**Assignment**: Scan the records below, and wherever a line has the word "stylesheet", pull it out.

**Exercise inputs**:
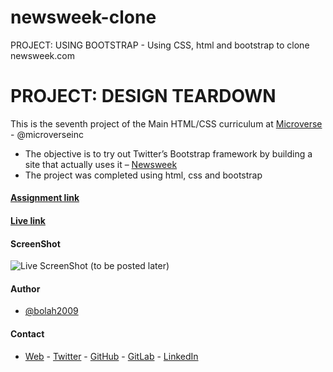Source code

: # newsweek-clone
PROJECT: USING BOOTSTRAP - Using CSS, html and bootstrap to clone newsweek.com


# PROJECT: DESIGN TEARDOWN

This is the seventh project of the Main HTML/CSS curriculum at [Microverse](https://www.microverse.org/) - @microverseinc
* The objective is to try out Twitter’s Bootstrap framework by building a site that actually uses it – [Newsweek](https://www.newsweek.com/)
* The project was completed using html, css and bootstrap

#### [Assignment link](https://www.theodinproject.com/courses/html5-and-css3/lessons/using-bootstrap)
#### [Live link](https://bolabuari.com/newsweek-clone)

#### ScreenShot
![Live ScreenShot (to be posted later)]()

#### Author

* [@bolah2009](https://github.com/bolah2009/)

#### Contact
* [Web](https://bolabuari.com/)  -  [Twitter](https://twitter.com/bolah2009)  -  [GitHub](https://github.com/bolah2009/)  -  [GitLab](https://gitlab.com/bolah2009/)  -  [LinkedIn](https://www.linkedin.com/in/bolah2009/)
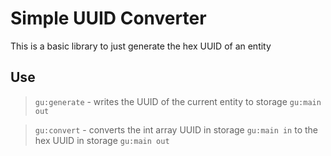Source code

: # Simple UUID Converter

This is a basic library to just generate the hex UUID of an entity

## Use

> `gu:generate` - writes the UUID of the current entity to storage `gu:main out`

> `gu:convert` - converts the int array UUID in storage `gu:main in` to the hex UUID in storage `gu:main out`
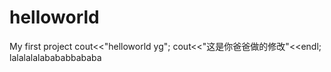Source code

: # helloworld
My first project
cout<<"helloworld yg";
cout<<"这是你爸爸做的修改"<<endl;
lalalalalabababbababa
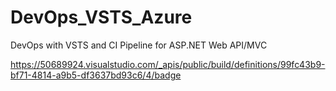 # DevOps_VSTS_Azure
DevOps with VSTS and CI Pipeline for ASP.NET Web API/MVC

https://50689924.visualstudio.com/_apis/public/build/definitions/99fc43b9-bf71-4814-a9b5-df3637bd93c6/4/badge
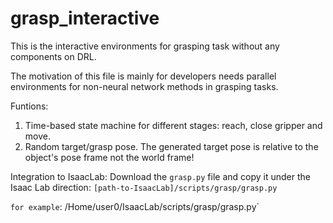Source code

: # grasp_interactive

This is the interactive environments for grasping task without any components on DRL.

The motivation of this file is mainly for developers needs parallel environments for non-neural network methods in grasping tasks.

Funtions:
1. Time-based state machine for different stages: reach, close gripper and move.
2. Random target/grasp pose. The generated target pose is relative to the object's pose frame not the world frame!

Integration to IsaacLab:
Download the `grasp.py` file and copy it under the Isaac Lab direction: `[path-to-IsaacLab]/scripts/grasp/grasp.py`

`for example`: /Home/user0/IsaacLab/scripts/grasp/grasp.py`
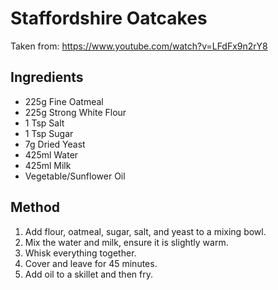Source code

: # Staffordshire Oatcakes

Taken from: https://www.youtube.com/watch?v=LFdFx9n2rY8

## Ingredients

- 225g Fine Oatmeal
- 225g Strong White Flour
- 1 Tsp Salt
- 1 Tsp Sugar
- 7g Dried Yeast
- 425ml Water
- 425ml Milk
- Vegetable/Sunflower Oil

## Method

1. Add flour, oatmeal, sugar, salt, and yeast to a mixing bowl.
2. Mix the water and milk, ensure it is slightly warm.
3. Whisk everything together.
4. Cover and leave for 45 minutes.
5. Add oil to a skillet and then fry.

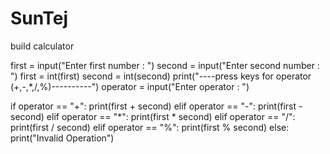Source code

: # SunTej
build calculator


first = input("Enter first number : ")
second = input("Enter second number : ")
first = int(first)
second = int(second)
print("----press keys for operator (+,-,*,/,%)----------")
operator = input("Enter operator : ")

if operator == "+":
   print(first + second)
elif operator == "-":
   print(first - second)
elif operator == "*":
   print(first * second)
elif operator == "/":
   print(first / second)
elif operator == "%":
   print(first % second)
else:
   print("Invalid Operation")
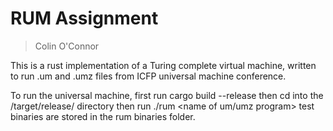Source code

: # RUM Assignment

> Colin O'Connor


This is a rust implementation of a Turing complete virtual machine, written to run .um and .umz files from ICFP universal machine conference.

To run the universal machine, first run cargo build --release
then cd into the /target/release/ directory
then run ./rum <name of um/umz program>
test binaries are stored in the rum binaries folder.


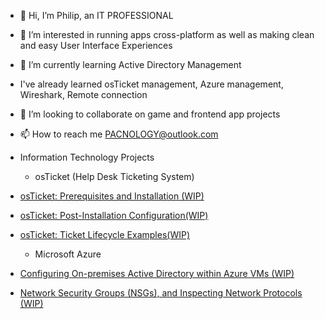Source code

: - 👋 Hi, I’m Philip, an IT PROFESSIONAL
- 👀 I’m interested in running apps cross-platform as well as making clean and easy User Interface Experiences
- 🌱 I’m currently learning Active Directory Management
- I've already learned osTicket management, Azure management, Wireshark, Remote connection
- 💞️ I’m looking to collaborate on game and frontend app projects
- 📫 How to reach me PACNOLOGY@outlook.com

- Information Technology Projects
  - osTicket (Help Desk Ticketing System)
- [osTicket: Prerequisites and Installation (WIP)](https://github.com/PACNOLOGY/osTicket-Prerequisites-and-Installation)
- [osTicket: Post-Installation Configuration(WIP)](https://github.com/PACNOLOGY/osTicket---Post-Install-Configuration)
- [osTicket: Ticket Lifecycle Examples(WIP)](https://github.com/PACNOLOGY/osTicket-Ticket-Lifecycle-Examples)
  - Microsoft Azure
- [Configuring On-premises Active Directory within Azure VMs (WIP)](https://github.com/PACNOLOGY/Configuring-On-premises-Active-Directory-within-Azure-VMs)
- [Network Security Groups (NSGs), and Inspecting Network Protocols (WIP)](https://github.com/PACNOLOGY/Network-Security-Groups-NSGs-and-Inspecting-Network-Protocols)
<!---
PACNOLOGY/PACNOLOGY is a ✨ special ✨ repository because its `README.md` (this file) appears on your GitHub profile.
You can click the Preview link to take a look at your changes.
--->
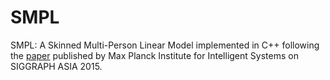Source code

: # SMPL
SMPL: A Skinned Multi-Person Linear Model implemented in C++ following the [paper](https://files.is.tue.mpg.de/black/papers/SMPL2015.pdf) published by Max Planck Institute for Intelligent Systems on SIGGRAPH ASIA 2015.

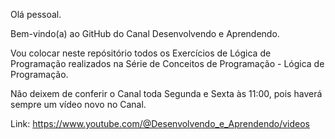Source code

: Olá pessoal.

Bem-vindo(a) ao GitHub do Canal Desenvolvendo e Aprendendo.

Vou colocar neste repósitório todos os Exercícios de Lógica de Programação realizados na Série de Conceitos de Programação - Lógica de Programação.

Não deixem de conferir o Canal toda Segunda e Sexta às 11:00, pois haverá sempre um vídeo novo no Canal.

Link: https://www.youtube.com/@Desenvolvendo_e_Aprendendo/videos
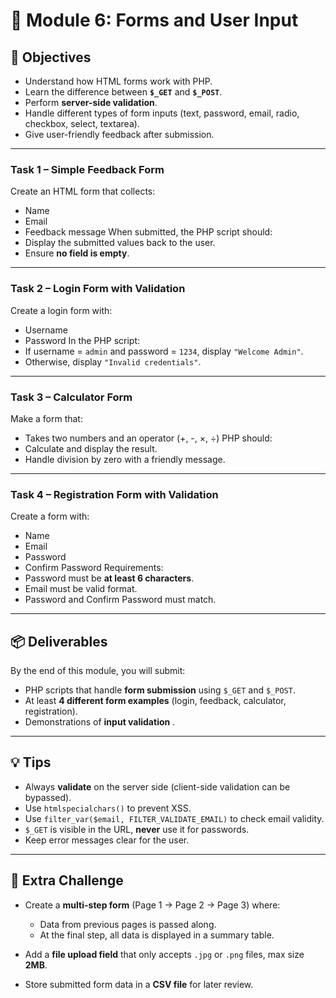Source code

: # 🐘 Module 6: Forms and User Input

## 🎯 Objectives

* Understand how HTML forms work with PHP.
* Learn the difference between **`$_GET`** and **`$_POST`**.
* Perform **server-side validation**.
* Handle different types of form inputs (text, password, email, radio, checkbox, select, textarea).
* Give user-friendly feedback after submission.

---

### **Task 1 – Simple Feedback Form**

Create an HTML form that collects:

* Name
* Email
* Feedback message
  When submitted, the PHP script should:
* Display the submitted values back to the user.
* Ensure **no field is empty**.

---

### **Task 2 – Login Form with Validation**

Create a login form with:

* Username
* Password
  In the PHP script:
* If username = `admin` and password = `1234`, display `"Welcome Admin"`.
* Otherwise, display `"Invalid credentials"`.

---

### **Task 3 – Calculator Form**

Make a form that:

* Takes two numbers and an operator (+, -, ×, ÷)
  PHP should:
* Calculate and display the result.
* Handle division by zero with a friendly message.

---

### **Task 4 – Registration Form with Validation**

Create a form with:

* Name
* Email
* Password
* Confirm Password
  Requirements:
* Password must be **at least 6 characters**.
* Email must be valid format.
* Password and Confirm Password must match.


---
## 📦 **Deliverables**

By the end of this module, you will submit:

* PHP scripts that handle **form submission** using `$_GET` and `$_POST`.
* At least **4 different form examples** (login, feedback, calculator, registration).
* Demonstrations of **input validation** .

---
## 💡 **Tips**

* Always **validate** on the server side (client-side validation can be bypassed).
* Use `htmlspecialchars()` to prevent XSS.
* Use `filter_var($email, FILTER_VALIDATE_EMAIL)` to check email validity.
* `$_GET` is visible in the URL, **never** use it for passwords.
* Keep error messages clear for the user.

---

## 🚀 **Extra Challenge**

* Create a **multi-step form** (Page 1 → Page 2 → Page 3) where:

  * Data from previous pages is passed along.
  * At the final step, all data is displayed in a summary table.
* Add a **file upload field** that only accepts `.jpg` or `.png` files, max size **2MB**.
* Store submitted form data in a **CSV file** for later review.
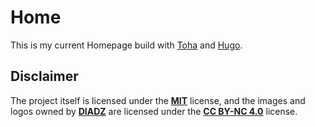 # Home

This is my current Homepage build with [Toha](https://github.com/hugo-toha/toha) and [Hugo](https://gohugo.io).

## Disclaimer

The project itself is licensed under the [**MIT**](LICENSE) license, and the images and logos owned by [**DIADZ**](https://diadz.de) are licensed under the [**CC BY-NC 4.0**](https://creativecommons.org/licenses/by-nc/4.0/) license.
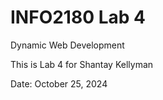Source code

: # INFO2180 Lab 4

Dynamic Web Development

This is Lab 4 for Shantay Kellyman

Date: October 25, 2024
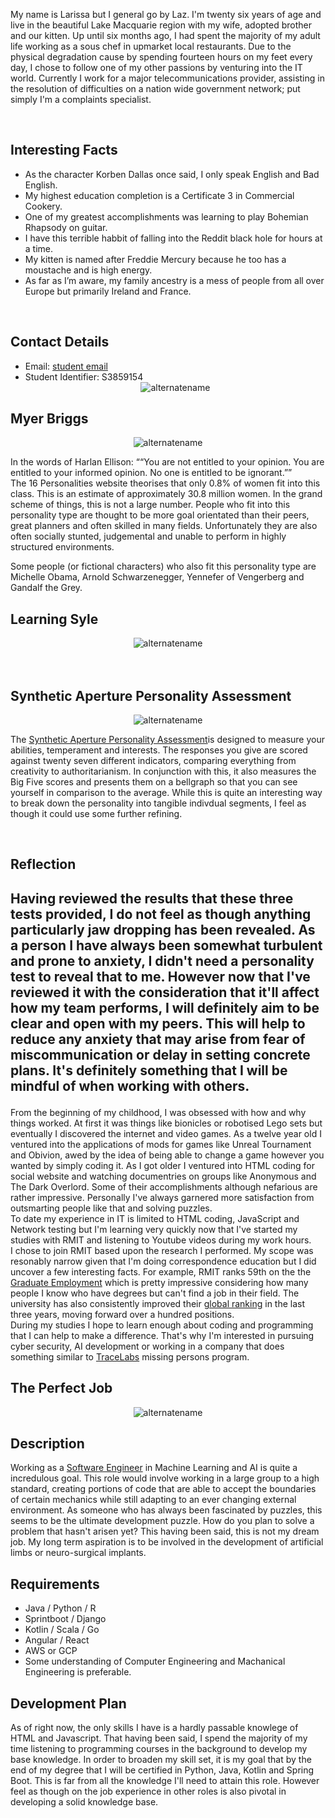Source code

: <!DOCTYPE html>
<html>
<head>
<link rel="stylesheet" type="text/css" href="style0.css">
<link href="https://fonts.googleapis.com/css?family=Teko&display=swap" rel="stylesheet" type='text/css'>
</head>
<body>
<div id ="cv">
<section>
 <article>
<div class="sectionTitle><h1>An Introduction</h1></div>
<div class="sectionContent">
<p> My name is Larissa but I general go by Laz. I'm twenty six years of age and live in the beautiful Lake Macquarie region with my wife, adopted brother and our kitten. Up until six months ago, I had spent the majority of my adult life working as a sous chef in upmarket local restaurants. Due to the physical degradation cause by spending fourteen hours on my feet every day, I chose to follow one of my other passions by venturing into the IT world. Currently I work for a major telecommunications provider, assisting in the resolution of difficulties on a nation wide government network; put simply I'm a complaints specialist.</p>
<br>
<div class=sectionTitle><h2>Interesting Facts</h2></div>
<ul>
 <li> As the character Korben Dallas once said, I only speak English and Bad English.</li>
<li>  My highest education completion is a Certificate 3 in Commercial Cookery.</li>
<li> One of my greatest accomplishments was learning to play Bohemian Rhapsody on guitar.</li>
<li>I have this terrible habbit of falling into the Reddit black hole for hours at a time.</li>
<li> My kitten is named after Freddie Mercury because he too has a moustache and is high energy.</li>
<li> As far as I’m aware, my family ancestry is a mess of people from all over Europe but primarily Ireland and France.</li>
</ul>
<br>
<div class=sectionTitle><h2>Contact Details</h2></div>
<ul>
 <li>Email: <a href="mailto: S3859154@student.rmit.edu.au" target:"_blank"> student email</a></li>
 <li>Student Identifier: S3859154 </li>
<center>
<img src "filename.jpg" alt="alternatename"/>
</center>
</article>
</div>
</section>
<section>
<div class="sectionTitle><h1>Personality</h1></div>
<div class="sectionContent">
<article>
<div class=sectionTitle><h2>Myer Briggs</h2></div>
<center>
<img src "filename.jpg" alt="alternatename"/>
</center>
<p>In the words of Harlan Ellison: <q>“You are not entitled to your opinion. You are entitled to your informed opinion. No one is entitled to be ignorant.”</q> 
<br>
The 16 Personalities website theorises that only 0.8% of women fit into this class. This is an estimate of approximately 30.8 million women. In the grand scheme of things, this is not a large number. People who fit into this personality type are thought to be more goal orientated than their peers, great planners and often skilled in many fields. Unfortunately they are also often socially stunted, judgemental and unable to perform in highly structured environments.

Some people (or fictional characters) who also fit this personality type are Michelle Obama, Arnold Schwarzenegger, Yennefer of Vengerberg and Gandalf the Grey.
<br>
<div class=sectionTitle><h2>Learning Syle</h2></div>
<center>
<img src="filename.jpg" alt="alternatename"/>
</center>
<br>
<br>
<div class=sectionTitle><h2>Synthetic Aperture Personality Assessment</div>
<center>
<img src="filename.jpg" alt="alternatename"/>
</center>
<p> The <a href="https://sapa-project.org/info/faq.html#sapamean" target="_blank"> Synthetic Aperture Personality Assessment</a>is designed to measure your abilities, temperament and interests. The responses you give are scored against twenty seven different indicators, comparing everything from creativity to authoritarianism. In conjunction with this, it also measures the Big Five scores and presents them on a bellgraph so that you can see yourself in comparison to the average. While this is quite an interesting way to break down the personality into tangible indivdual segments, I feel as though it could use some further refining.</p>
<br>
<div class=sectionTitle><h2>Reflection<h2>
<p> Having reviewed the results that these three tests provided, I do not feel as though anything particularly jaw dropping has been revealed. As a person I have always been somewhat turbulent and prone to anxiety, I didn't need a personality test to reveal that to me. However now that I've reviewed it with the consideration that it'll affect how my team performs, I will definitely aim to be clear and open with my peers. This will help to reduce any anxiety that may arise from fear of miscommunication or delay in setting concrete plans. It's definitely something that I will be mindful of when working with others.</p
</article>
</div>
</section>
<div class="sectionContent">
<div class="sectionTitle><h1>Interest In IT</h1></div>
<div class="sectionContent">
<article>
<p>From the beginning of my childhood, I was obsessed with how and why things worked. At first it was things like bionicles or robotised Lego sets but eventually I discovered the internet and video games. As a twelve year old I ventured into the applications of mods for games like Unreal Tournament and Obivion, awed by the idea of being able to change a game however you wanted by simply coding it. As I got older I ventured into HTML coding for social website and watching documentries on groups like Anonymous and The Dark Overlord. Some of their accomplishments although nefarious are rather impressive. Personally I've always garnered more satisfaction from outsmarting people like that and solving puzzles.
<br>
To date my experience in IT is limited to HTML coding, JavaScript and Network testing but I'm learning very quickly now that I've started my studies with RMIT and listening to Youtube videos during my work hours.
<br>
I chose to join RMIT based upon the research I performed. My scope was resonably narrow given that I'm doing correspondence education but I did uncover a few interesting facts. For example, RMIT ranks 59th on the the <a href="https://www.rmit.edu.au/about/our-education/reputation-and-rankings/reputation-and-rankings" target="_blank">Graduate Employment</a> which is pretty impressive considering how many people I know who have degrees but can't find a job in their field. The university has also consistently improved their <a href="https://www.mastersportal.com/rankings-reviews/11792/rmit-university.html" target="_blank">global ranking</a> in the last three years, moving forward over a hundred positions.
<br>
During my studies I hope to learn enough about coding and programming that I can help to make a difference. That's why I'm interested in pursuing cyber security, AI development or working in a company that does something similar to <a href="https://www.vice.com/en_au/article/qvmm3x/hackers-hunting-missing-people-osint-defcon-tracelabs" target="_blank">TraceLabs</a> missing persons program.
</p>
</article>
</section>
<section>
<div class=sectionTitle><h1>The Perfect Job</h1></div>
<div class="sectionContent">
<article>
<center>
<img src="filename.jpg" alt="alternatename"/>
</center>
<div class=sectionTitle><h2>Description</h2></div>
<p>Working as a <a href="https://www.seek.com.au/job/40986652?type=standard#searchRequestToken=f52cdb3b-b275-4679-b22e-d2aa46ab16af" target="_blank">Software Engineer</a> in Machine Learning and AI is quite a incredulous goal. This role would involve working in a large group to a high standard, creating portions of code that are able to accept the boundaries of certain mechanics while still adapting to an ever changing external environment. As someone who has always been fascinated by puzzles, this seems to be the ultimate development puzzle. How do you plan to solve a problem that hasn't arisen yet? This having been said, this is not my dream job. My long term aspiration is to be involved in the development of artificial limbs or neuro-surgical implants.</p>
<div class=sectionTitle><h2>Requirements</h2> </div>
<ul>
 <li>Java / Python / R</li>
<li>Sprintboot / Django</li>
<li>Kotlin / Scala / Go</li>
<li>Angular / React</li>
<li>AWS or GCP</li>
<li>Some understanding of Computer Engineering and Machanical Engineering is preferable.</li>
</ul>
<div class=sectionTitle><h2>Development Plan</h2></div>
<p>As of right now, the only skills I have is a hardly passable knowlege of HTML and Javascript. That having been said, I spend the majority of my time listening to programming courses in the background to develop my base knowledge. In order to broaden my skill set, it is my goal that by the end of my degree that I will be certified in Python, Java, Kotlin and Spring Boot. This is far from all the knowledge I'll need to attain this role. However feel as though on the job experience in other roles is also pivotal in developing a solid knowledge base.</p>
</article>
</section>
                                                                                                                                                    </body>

**Response**:
<link rel="stylesheet" type="text/css" href="style0.css">
<link href="https://fonts.googleapis.com/css?family=Teko&display=swap" rel="stylesheet" type='text/css'>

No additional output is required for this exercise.